In Port Elizabeth, my sister and I went to eat at the Narai Siam Thai Kitchen in Newton Park, to celebrate Jaco’s birthday. Sweet God, What delicious food at a delicious price! I had some decadently spicy green curry and it made my night. I haven’t eaten Thai food of that quality (and affordability) in a while.

And still in PE, I’ve had the pleasure of eating sushi twice now at the recently opened Cape Town Fish Market in the King’s Court center on Buffelsfontein. What can I tell you about it, except that it was fucking good, a bit like having a orgasm while astral projecting yourself into a shark in a feeding frenzy. Yeah, OK, that metaphor also sounded awkward and completely stupid to me too.

Then, this last weekend, my gorgeous girlfriend treated me to dinner at So French in Newton Park (right behind that haven for the cultural elite, The Blinking Owl). And I can say, without a doubt, that it featured the best service I have ever received in Port Elizabeth, as well as some of the most decadently mouth-watering food ever.

Lastly, we are starting fencing again. We will be doing this every Wednesday at my house until we can find a better venue. We’re not promising Olympic swordplay, but we are promising a place where you can get to learn the basics and have fun doing it. If you’re interested, give me a call (if you have my number) or send me an email (unless you’re that creepy guy that breathes with his mouth that’s always staring at me).

I also spent an inordinate amount of time driving between Port Alfred (Renaud now works at the Guido’s there so support him next time you’re heading off that way) and St. Francis (I cannot praise Big Time and the Tratoria San Fransesco enough).

[Assigned task 1] Copy the passage about Port Elizabeth word for word, from "And still in" to "stupid to me too.".
[Assigned task 2] In the passage about Port Elizabeth, on which day of the week will the fencing sessions be held?

[Record extracts]
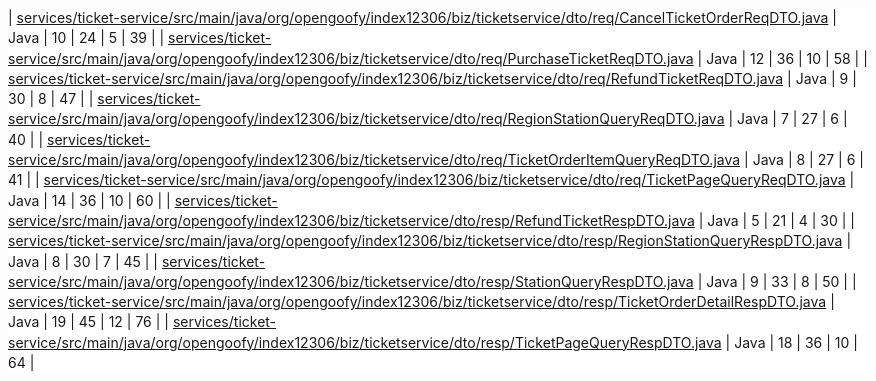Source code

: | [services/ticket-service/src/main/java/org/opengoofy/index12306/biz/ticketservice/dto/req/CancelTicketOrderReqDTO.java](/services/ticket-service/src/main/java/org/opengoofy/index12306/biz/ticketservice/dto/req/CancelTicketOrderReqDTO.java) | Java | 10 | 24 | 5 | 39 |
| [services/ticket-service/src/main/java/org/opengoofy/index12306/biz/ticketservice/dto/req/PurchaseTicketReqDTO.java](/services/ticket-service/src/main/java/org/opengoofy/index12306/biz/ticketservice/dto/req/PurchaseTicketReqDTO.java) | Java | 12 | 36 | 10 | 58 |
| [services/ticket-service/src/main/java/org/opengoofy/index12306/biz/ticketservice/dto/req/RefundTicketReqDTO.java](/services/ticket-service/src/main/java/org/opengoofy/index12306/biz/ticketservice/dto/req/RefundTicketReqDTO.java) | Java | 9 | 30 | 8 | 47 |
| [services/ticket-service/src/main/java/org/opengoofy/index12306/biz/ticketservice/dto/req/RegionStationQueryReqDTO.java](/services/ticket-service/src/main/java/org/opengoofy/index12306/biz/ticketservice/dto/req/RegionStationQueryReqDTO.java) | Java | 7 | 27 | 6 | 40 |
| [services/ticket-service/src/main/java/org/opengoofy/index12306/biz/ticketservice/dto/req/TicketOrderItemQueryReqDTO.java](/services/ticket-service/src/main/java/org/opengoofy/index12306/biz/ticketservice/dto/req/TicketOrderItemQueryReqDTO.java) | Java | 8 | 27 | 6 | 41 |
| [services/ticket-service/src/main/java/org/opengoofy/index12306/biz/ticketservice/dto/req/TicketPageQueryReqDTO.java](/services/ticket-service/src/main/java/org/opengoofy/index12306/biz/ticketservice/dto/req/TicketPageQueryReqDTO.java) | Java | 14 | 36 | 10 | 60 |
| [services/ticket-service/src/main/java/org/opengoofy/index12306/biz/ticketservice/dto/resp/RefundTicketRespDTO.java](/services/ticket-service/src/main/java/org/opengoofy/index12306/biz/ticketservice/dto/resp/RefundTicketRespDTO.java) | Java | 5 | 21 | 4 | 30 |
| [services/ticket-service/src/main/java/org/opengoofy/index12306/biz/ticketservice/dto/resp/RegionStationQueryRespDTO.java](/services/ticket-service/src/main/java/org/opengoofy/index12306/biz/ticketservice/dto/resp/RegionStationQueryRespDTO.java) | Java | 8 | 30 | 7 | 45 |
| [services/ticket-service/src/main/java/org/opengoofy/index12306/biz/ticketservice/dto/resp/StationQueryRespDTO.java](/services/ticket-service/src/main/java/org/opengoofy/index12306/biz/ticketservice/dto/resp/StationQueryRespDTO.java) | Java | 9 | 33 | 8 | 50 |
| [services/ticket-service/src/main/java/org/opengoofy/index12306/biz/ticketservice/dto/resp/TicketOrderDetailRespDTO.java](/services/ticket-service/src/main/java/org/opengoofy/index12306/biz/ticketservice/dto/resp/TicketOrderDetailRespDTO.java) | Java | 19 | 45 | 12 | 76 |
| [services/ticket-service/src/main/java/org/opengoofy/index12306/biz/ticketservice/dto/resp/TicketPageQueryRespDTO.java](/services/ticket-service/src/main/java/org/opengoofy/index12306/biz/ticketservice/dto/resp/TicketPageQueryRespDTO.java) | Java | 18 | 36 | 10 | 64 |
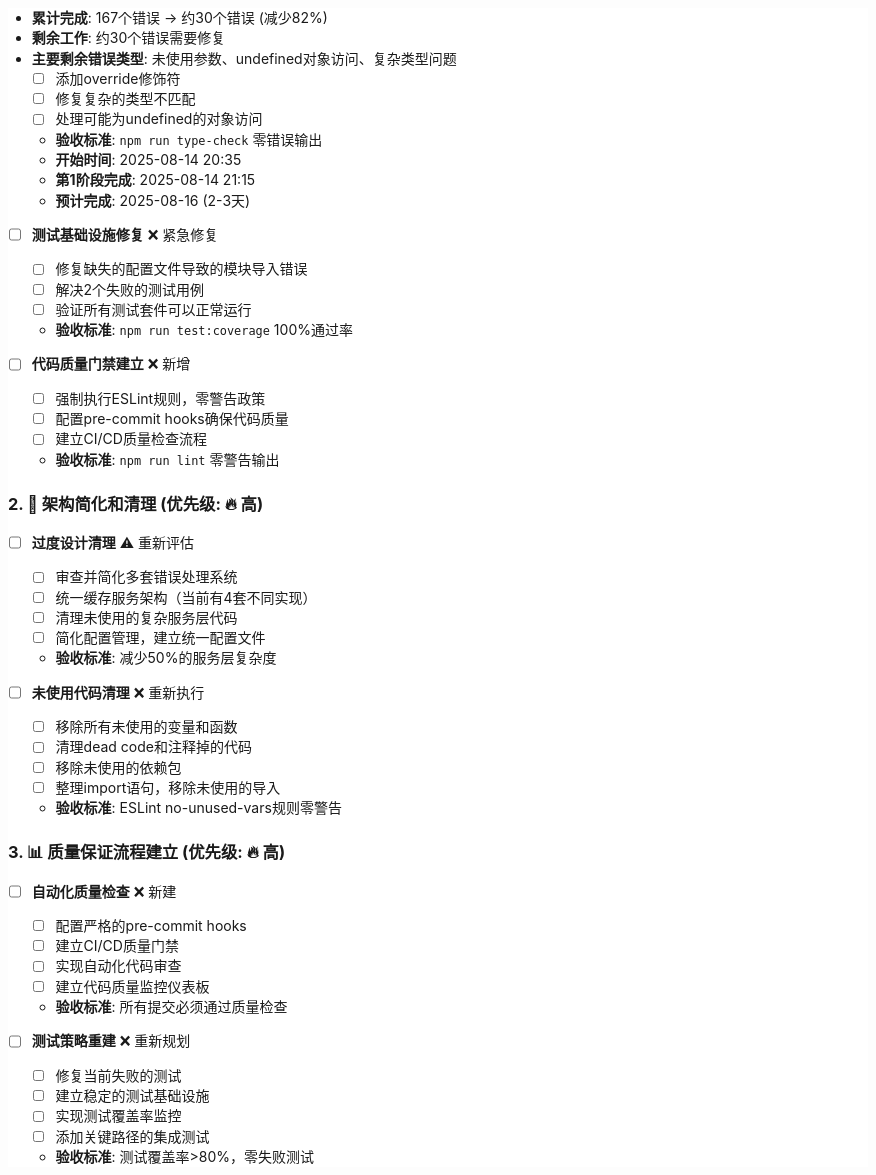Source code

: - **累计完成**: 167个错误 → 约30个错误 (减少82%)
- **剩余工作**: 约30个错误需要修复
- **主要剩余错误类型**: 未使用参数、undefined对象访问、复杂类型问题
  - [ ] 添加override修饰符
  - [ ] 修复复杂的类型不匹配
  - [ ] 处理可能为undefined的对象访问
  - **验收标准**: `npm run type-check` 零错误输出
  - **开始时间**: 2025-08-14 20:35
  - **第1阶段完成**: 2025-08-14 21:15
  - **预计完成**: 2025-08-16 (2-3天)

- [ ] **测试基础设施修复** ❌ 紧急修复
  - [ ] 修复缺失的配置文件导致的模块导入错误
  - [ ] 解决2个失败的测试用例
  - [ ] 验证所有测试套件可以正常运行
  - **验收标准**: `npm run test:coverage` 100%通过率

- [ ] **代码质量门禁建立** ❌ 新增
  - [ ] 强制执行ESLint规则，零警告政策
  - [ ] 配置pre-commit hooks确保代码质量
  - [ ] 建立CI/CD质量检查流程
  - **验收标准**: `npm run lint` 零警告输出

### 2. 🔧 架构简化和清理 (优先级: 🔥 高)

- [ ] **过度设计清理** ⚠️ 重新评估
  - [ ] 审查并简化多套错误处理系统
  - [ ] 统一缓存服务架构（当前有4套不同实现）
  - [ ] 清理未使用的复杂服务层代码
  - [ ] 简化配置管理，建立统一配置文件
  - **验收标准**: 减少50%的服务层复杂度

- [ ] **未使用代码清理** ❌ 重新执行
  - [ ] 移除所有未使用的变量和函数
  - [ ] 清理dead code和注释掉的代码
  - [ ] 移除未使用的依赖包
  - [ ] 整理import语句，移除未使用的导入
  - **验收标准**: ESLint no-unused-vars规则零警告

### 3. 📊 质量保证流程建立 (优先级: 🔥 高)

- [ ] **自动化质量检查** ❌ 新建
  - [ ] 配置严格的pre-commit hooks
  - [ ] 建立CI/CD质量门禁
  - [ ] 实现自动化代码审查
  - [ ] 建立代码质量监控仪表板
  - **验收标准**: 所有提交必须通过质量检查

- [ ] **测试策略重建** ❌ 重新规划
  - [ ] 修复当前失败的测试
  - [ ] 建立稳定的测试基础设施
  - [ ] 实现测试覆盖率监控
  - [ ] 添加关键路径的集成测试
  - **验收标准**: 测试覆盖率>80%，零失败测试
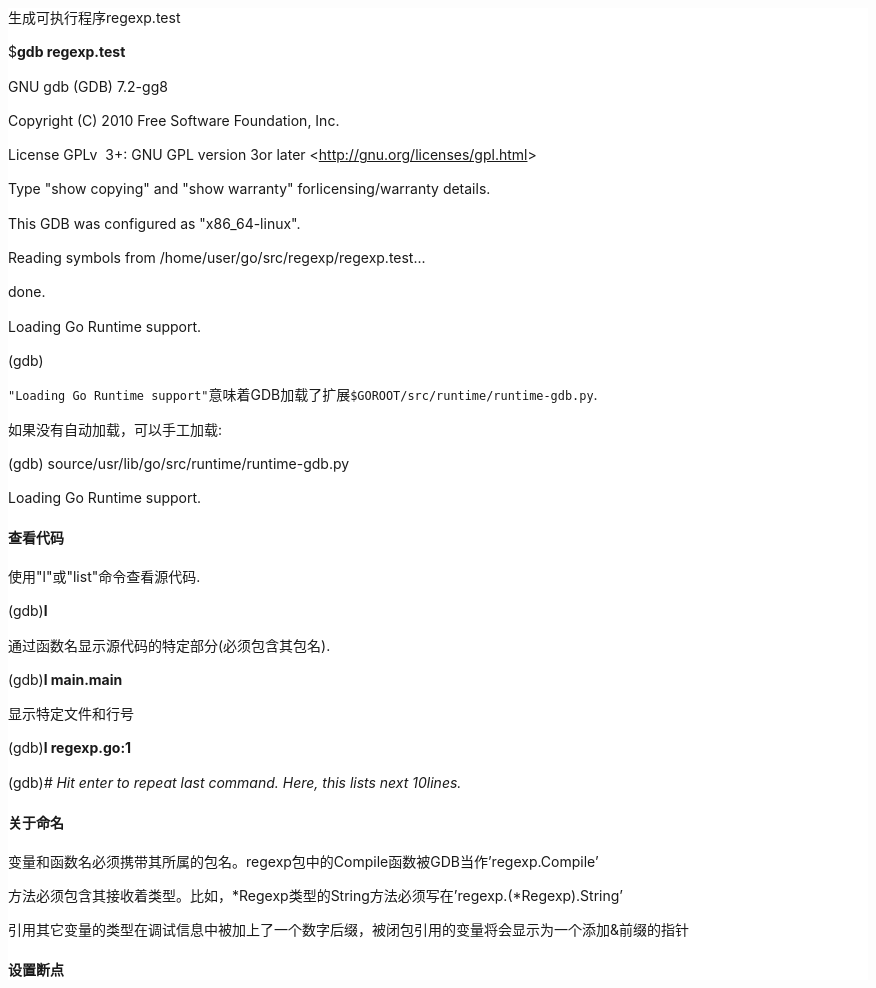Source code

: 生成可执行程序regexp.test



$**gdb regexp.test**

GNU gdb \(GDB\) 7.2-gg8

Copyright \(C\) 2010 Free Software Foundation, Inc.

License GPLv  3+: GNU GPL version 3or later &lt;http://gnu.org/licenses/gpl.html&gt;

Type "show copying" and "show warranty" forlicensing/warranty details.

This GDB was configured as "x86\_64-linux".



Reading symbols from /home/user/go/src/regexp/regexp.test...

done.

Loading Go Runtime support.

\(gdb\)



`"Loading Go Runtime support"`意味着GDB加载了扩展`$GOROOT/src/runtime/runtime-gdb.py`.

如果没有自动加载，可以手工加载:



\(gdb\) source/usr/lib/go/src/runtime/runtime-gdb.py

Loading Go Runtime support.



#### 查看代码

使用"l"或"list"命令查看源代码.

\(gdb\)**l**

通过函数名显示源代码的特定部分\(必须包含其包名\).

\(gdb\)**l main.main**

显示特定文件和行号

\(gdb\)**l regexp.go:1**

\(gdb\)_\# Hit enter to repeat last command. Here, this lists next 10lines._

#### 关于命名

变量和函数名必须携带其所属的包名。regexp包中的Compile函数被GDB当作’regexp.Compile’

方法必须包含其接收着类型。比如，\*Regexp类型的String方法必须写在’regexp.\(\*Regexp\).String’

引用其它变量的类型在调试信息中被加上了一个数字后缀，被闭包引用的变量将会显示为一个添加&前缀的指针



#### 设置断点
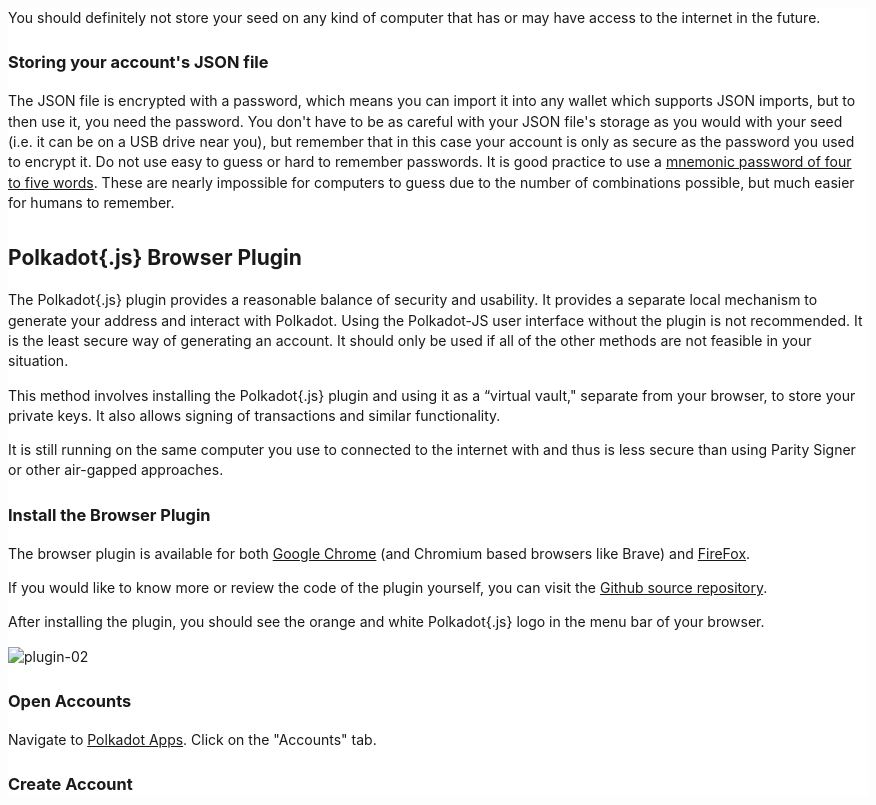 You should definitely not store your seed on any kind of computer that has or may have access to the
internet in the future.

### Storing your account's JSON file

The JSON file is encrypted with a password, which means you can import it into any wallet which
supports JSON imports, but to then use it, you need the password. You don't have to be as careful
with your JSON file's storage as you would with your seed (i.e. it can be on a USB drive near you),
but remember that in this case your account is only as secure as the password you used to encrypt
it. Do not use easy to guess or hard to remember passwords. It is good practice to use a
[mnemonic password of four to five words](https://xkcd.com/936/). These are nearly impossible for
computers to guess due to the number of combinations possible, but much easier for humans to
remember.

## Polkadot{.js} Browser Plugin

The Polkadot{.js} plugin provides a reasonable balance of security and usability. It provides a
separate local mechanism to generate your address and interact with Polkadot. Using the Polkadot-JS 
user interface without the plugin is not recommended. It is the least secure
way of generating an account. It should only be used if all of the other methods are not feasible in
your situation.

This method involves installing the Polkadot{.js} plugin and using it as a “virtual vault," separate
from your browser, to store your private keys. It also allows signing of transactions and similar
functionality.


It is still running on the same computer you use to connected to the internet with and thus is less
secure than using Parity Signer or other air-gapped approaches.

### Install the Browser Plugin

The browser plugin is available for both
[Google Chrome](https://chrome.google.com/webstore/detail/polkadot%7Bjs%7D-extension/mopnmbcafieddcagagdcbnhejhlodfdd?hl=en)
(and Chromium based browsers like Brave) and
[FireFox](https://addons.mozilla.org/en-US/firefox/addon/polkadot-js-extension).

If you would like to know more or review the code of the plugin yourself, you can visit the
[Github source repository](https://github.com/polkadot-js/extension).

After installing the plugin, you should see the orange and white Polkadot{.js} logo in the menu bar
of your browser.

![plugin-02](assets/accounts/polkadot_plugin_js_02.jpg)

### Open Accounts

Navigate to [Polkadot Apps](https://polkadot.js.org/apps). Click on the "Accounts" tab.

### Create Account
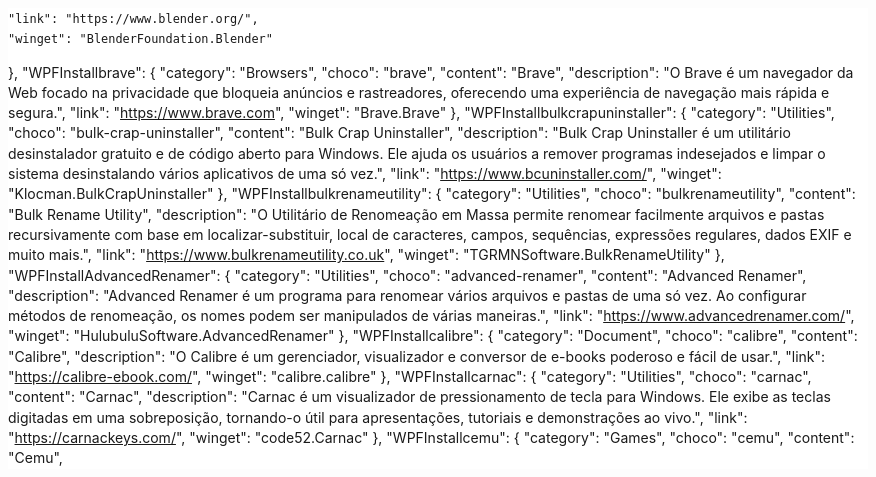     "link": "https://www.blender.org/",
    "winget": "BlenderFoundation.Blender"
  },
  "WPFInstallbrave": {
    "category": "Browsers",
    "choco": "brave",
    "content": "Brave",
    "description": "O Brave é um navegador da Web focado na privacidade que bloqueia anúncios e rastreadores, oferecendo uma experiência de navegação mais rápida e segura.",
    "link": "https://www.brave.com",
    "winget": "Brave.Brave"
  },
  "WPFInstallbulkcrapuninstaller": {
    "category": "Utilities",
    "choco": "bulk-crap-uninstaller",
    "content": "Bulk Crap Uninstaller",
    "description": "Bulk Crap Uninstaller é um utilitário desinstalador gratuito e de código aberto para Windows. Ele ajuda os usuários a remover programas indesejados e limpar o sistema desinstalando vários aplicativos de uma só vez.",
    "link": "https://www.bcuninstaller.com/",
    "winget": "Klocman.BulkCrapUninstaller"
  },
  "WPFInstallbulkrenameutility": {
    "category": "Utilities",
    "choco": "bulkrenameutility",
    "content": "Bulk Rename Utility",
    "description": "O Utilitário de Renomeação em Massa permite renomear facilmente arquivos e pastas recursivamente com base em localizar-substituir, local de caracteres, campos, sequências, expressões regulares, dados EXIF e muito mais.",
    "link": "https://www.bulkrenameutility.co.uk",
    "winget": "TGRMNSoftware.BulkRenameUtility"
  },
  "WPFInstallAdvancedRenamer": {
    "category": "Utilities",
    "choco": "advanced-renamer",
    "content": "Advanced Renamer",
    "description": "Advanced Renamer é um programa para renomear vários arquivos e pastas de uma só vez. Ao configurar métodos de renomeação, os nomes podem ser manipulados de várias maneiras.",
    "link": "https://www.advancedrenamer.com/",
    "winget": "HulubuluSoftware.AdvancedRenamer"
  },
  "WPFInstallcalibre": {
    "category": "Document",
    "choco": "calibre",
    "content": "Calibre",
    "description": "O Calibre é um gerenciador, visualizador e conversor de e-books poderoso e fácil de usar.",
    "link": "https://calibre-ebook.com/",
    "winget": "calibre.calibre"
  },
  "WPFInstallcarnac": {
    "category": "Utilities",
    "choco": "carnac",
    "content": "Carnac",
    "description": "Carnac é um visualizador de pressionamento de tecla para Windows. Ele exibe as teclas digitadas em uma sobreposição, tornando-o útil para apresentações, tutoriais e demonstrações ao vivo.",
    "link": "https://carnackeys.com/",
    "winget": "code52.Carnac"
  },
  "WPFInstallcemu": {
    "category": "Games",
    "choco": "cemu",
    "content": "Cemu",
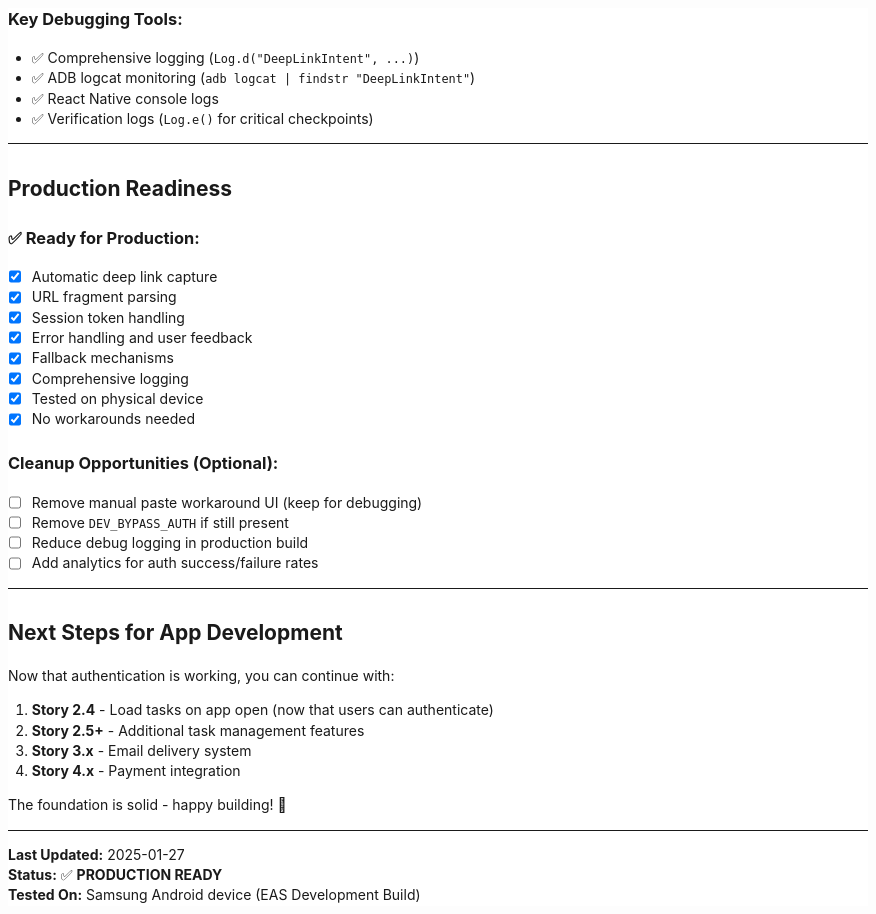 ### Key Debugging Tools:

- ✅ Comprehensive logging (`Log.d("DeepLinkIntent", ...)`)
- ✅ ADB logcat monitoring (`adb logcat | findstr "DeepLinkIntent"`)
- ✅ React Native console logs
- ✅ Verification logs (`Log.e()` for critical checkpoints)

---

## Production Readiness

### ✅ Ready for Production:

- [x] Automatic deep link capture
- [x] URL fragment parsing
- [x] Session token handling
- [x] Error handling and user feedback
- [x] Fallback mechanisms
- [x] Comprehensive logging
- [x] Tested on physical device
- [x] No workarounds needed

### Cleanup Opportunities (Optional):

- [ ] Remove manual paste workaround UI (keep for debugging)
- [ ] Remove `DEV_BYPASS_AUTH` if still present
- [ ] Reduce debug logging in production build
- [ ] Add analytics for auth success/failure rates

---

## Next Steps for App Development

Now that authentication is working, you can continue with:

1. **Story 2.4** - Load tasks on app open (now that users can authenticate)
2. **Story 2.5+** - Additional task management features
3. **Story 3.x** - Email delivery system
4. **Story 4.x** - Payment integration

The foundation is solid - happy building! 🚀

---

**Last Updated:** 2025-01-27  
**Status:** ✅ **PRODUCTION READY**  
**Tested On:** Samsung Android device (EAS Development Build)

[Exercise solution 1]
And still in PE, I’ve had the pleasure of eating sushi twice now at the recently opened Cape Town Fish Market in the King’s Court center on Buffelsfontein. What can I tell you about it, except that it was fucking good, a bit like having a orgasm while astral projecting yourself into a shark in a feeding frenzy. Yeah, OK, that metaphor also sounded awkward and completely stupid to me too.

[Exercise solution 2] Every Wednesday.